An unsecured nation will not be the darling of investors no matter its economic potentials. Nigeria spends billions of naira on security annually provided for in the budget, yet not yielding expected results. Recently the Boko Haram insurgents have started using drones in monitoring Nigerian troops of the Operation Lafiya Dole Joint Task Force to know when to launch attacks on our combatant warriors.

Now that the future of warfare has gone hi-tech, Nigerian security agencies should invest in deepening its capabilities to defend the nation’s sovereignty internally and externally from threats against its existence in advanced technologies like Cybersecurity, Internet Of Things, Blockchain, Artificial Intelligence, Augmented Reality, Robotics, etc.

Integration of Artificial Intelligence and Robotics into the Defense Headquarters operations will help the Military Operations Centres predict, identify security threats in real time, monitor piracy and bunkering activities within the Niger Delta, attack insurgents autonomously while Augmented Reality can be used in training cadets at the Nigerian Defence Academy and Command and Staff College Jaji, Kaduna on battlefield scenarios. Also, relaying 3D visuals of combatant situation reports and Internet Of Things technologies like smart wearables will capture real time data on all security officers on field mission including their health conditions in case of attacks suffered while the Nigerian Police, Customs and Immigration Services can leverage Blockchain technology to establish a secure non tamperable digital record of all criminal cases, track import and export of goods across Nigeria’s ports, airports and borders as well as store information of all expatriates and will eliminate passport fraud at their offices. Cyber security capabilities can help the EFCC, Police to be effective in the fight against cyber criminals while the Department Of State Services and armed forces will use their knowledge to neutralize domestic and foreign cyber threats to Nigeria’s existence

The National Security Adviser Major General Babagana Monguno(Rtd) should set up a Security Innovation Lab which will set up a programme to train Nigeria’s military and paramilitary units in skills such as Cyber Security, Internet Of Things, Blockchain, Artificial Intelligence, Robotics and Augmented Reality which will enhance their operations for efficiency.
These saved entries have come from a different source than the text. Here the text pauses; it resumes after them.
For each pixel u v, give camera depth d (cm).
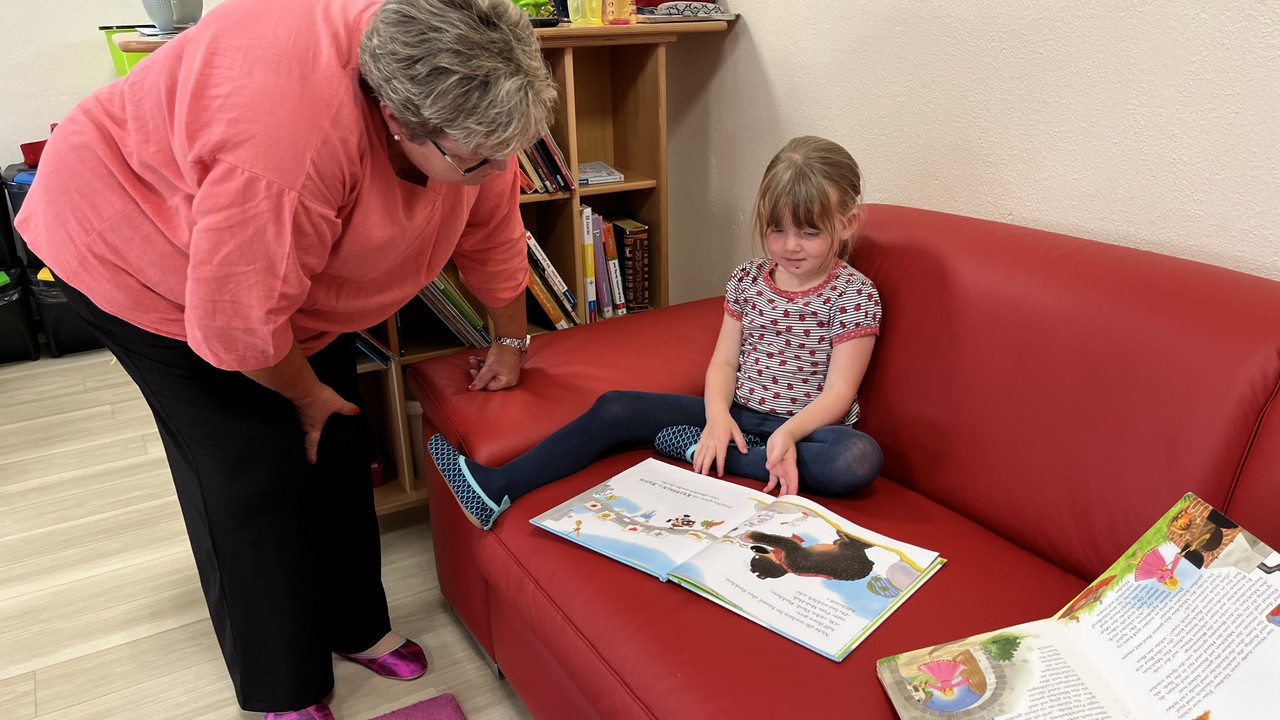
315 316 122
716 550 111
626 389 152
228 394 118
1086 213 136
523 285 147
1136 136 126
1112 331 110
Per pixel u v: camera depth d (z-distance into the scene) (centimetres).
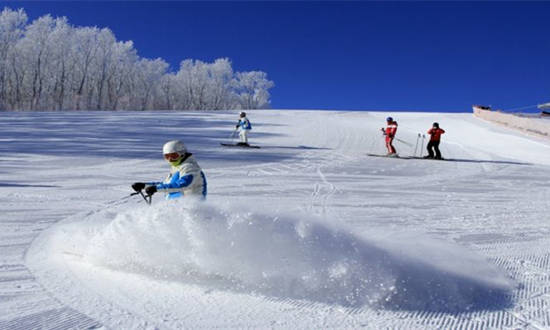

Upon their training they should be allocated Research Funding to develop cutting edge technology solutions to the nation’s security challenges and the successful inventions will be developed to become market ready at the Security Innovation Lab incubator which will deploy them to the various units and agencies and commercialized by creating security tech startups that will build solutions for local and global challenges.

The office of the National Security Adviser can learn from the US Central Intelligence Agency which funds security tech startups in order to protect America’s national security interest such as Palantir which is now a multi billion dollar company.